A phoneme is the basic theoretical unit for describing how speech conveys
linguistic meaning. As such, the phonemes of a language comprise a minimal
theoretical set of units that are sufficient to convey all meaning in the
language; this is to be compared with the actual sounds that are produced
in speaking, which speech scientists call allophones. For American
English, there are approximately 50 phonemes which are made up of vowels,
semivowels, diphthongs, and consonants. Each phoneme can be considered to
be a code that consists of a unique set of articulatory gestures. If
speakers could exactly and consistently produce these phoneme sounds,
speech would amount to a stream of discrete codes. However, because of
many different factors including, for example, accents, gender, and
coarticulatory effects, every phoneme has a variety of acoustic
manifestations in the course of flowing speech. Thus, from an acoustical
point of view, the phoneme actually represents a class of sounds that
convey the same meaning.
The most abstract problem involved in speech synthesis is enabling the
speech synthesis system with the appropriate language constraints. Whether
phones, phonemes, syllables, or words are viewed as the basic unit of
speech, language, or linguistic, constraints are generally concerned with
how these fundamental units may be concatenated, in what order, in what
context, and with what intended meaning. For example, if a speaker is
asked to voice a phoneme in isolation, the phoneme will be clearly
identifiable in the acoustic waveform. However, when spoken in context,
phoneme boundaries become difficult to label because of the physical
properties of the speech articulators. Since the vocal tract articulators
consist of human tissue, their positioning from one phoneme to the next is
executed by movement of muscles that control articulator movement. As
such, the duration of a phoneme and the transition between phonemes can
modify the manner in which a phoneme is produced. Therefore, associated
with each phoneme is a collection of allophones, or variations on phones,
that represent acoustic variations of the basic phoneme unit. Allophones
represent the permissible freedom allowed within a particular language in
producing a phoneme, and this flexibility is dependent on the phoneme as
well as on the phoneme position within an utterance.
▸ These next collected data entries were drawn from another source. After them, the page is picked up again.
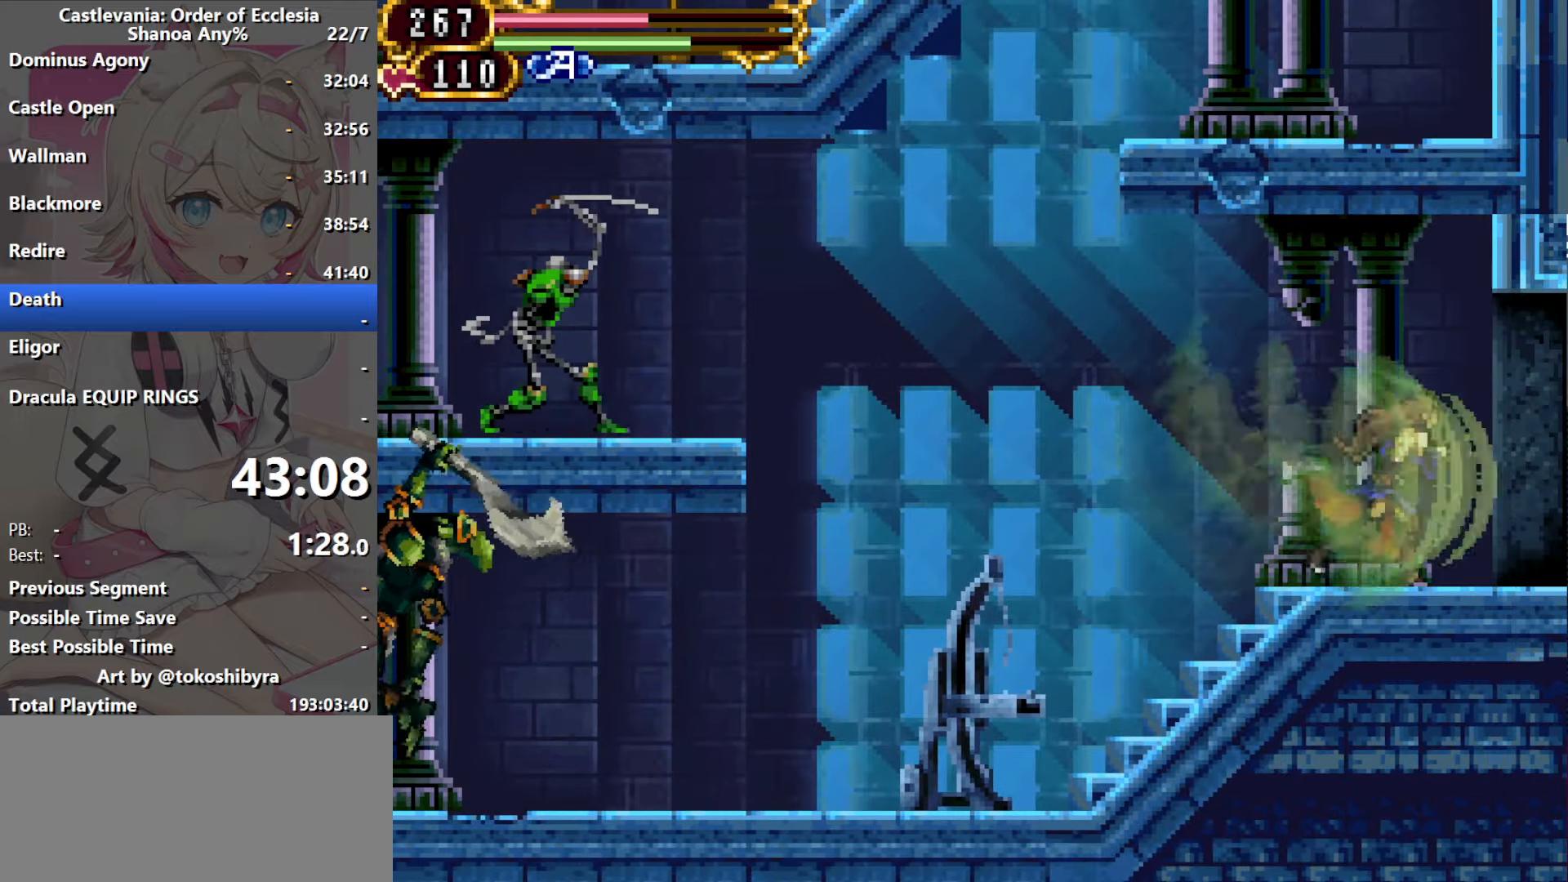
{"dt_ms": 500, "buttons": ["B", "DPAD_RIGHT"], "events": [[333, "B", "down"]]}
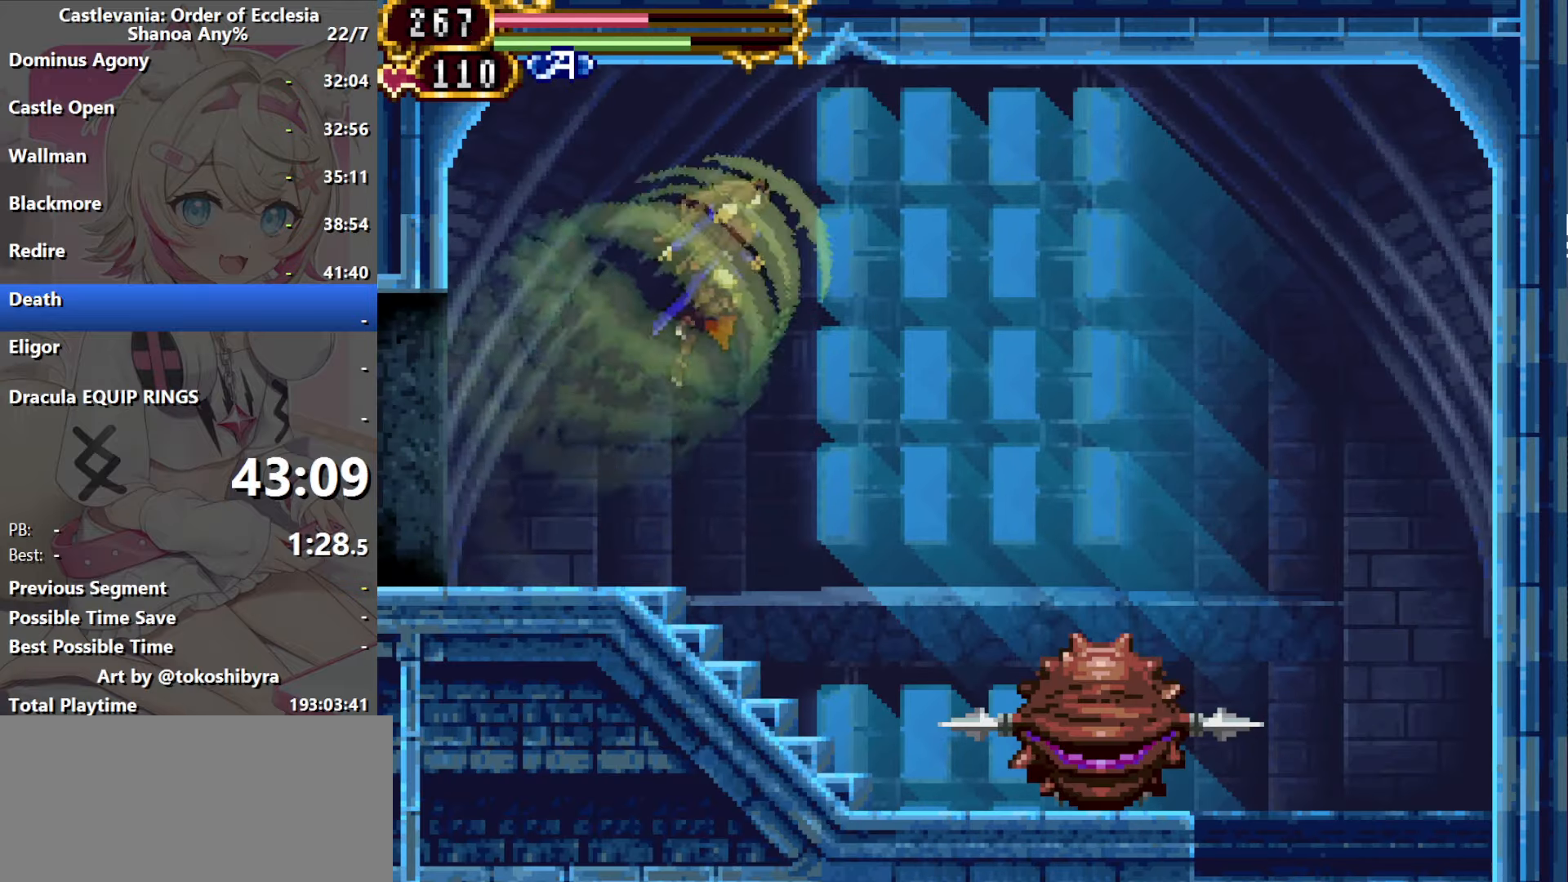
{"dt_ms": 500, "buttons": ["DPAD_RIGHT"], "events": [[50, "B", "up"]]}
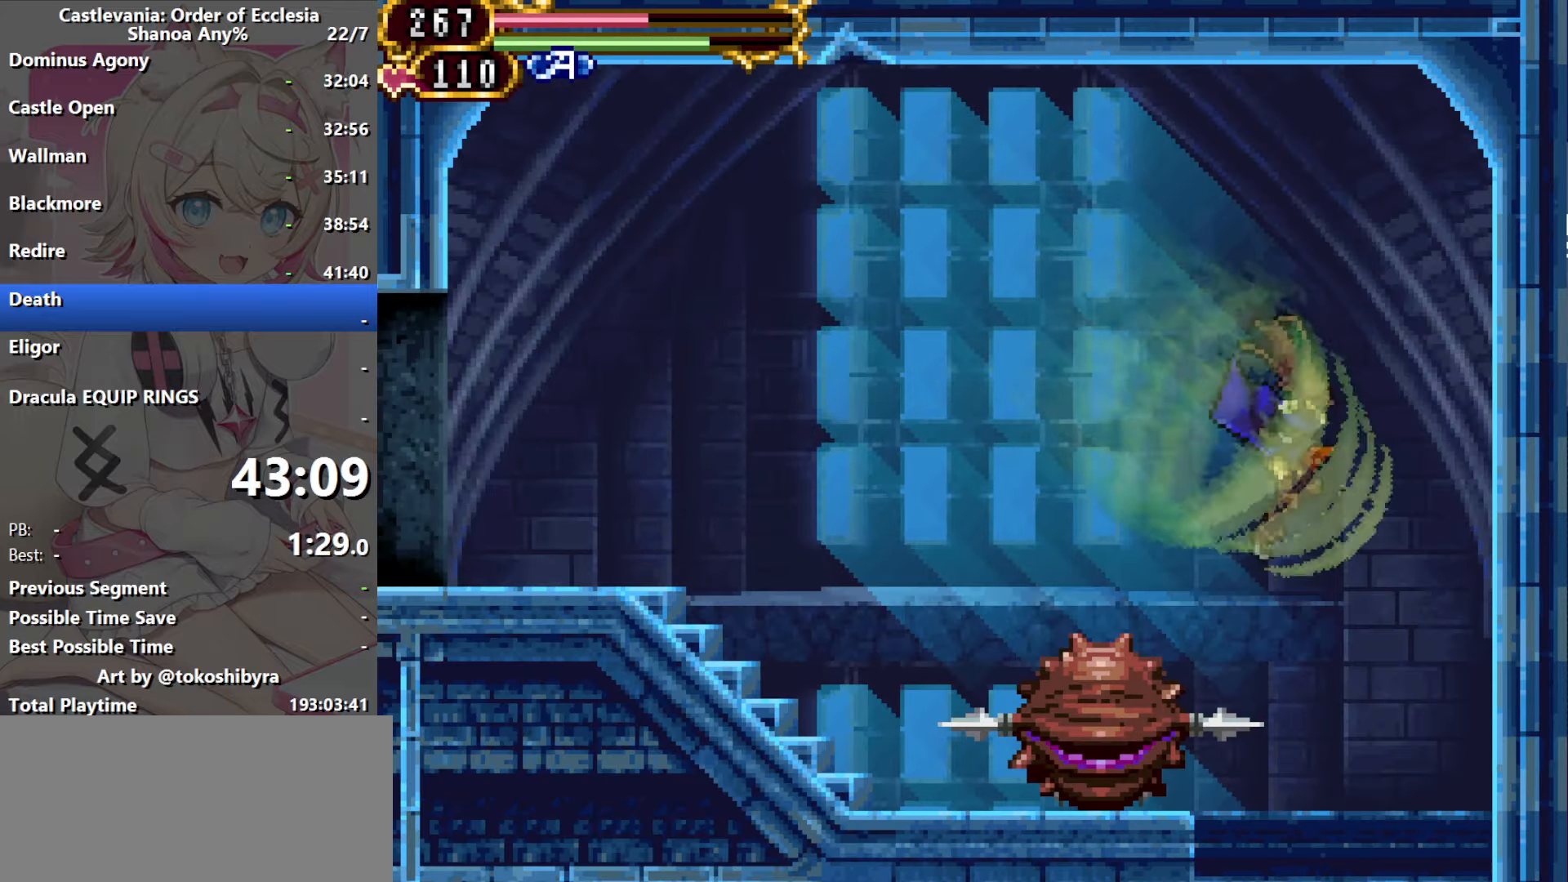
{"dt_ms": 500, "buttons": ["DPAD_LEFT"], "events": [[133, "DPAD_RIGHT", "up"], [183, "DPAD_LEFT", "down"]]}
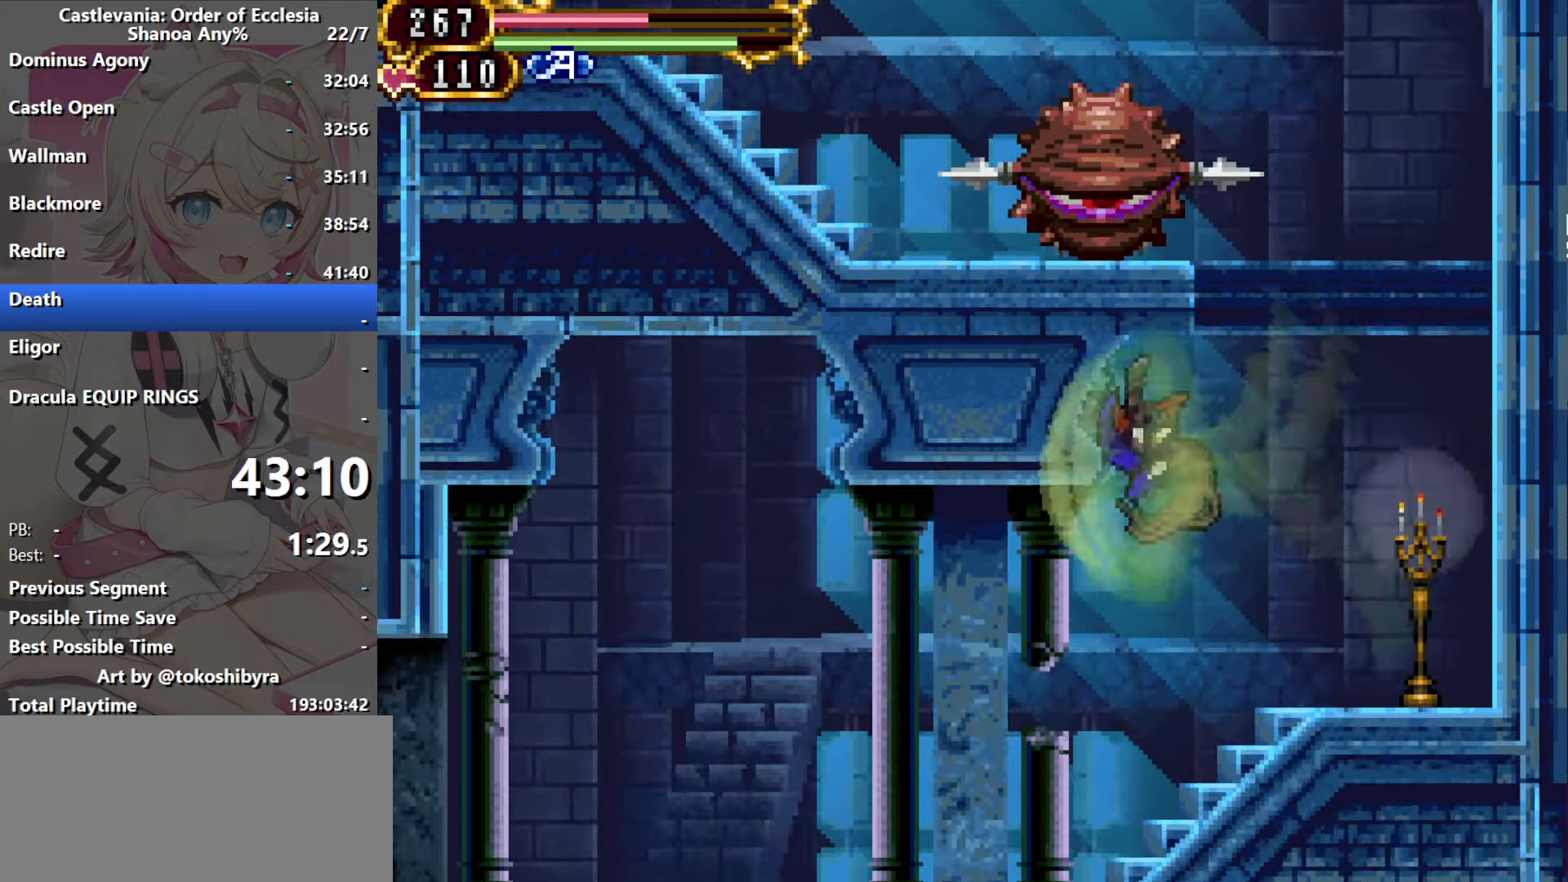
{"dt_ms": 500, "buttons": ["B", "DPAD_LEFT"], "events": [[467, "B", "down"]]}
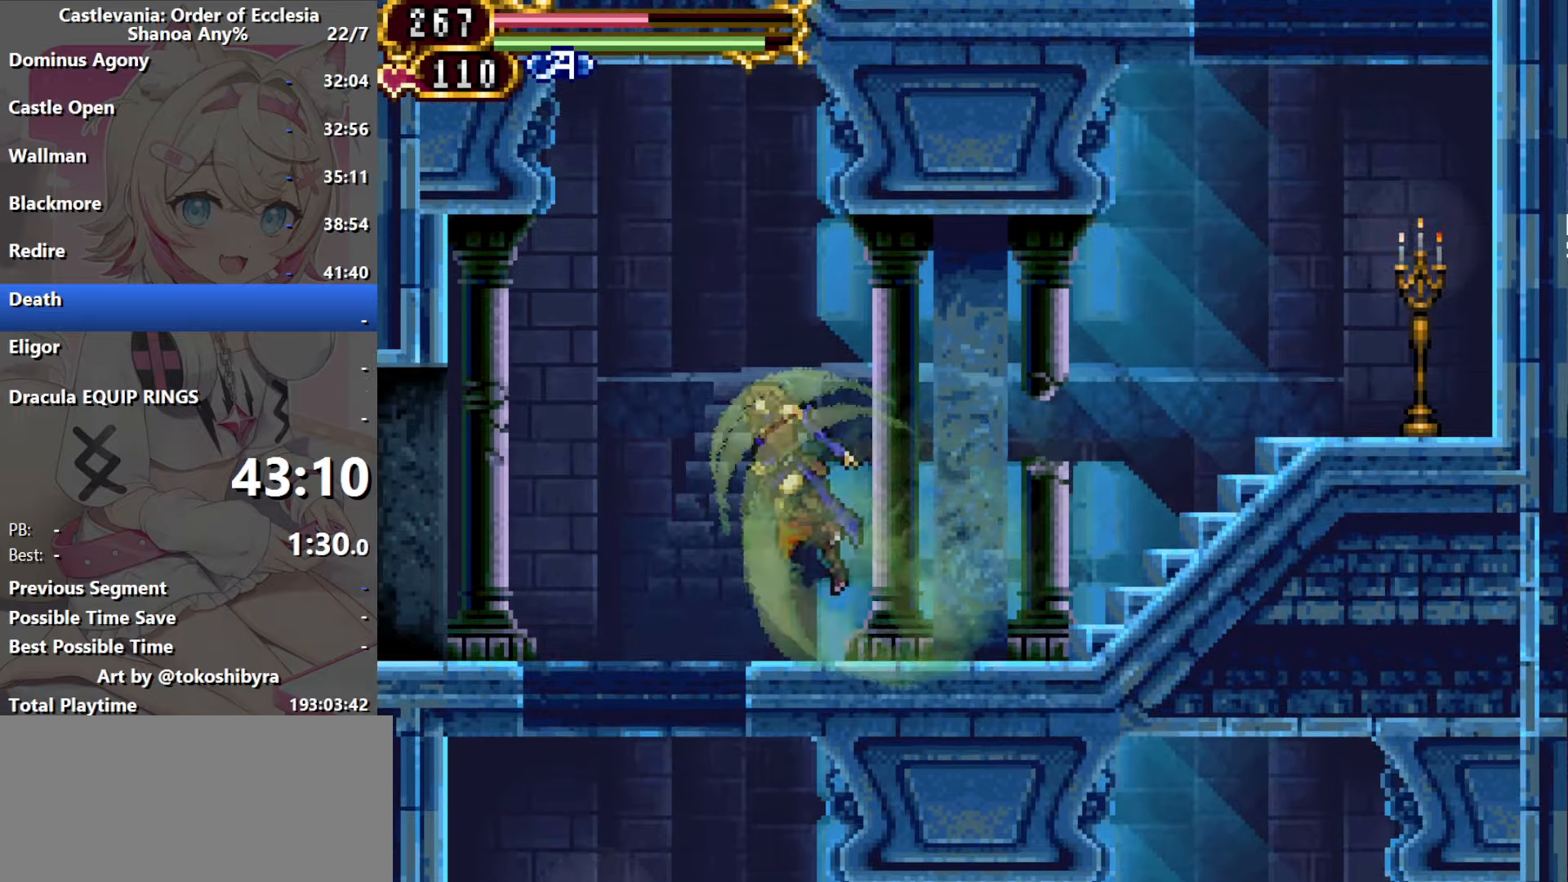
{"dt_ms": 500, "buttons": [], "events": [[84, "B", "up"], [484, "DPAD_LEFT", "up"]]}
Another prior art approach to speech synthesis is the concatenation
approach. The concatenation approach is more flexible than the formant
synthesis approach because, in combining diphone sounds from different
stored words to form new words, the concatenation approach better handles
the transition between phoneme sounds. The concatenation approach is also
advantageous because it eliminates the decision on which formant or which
portion of the frequency band of a particular sound is to be used in the
synthesis of the sound. The disadvantage of the concatenation approach is
that discontinuities occur when the diphones from different words are
combined to form new words. These discontinuities are the result of slight
differences in frequency, magnitude, and phase between different diphones.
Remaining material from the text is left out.